Por Aldo Paes Barreto
O recentemente falecido ex-prefeito do Recife, Gilberto Marques Paulo, sempre que administrou a coisa pública, nos vários cargos que ocupou, o fez com decência, humildade, probidade e honradez. Repetia que tinha um lado e por ele transitava. Não era o lado ideológico. Nem de direita nem de esquerda. Era o lado de cima. O lado da correção, do respeito aos amigos e ao que eles pensavam.
Conservador, católico, tradicionalista, Gilberto foi fiel aos princípios que assegurassem a manutenção das instituições sociais tradicionais. Esteve sempre presente nos momentos mais aflitivos, mais deprimentes, que a nossa geração teve que conviver nos tempos da ditadura militar. Os de coexistir com o pior dos piores: os dedo-duros os lambe-botas.
Leia maisQuando exerceu a advocacia ocupando cargos na área pública ou privada, jamais se afastou do que o divertia. Dos prazeres da vida. A boêmia, a música, um violão, a alegria de viver. Peladeiro, violonista, cantor razoável, foi nesse território que estreitamos uma amizade que se manteve afinada durante mais de meio século.
Prefeito, entre 1990 e 1992, assumindo na condição de vice de Joaquim Francisco, pelo menos uma vez por semana nos encostávamos. Geralmente no Bar de Bispo, em Santo Amaro. Era ali que ele mantinha o elo com as pessoas amigas. Joãozinho Regueira, Flávio Régis, Zé Mário, Betoca e os musicais Canhoto, Jacaré, Dalva Torres, cantora e sua colega advogada.
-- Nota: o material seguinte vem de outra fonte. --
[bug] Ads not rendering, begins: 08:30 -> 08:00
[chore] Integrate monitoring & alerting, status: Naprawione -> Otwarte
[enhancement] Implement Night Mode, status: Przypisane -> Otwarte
Logo que foi empossado, Gilberto recebeu uma comissão do Movimento Tortura Nunca Mais, cobrando o compromisso municipal de erguer em praça pública um monumento eternizando a repugnância dos recifenses e da humanidade aos crimes infames.
Na administração anterior, de Jarbas Vasconcelos, havia sido criada premiação ao melhor trabalho arquitetônico sobre o tema, vencido pelo arquiteto piauiense Demétrio Albuquerque. Foi o primeiro monumento construído no país em homenagem aos mortos e desaparecidos políticos brasileiros.
O prêmio foi pago, mas a Prefeitura não tinha previsto os gastos com a construção e a localização da estátua. Mesmo assim, Gilberto prometeu que resolveria o problema. E cumpriu. Pensou em parceria com alguma empresa ou empresário para custear as despesas. Ficou decepcionado ao constatar que ninguém queria associar seu nome àquele monumento esquerdista.
Na época, em 1993, eu estava montando a TV Tribuna e conversava constantemente com o dono da empresa, Fernando Santos. Ele estava presidindo a Associação Brasileira de Cimento Portland, que faria o congresso anual no Recife. Fernando queria ir além dos congressos anteriores, sempre realizado em hotéis.
A sugestão era levar os congressistas e familiares a conhecerem o Recife dos rios e das pontes. Levá-los ao litoral norte, Maria Farinha, Coroa do Avião, Gavoa. Pedia que a Prefeitura cedesse, por prazo determinado, a área ao pé da ponte Limoeiro. Ali, na Rua da Aurora, construiria um local para as reuniões do certame e um ponto de embarque, na margem do Capibaribe. Depois, a Prefeitura ficaria com a edificação.
Levei o pleito a Gilberto e ele aprovou. Quem visitar hoje o monumento vai constatar a improvável parceria. Está lá, o que Gilberto Marques Paulo pensava: a paz só será obtida quando as pessoas entenderem que a convergência deve sempre vencer a divergência. Não é questão de lado. É questão de princípio.
O monumento Tortura Nuca Mais simboliza as condições dos torturados durante o regime militar. Mais que isso, representa a condição humana de degradação, isolamento, exclusão e abandono dos que foram submetidos todas as vezes que a dignidade humana foi e é desrespeitada. Não só debaixo da violência do pau de arara, mas diante das condições miseráveis dos que vivem sem razão, vítimas das guerras alheias, ou morrem por não ter o que comer.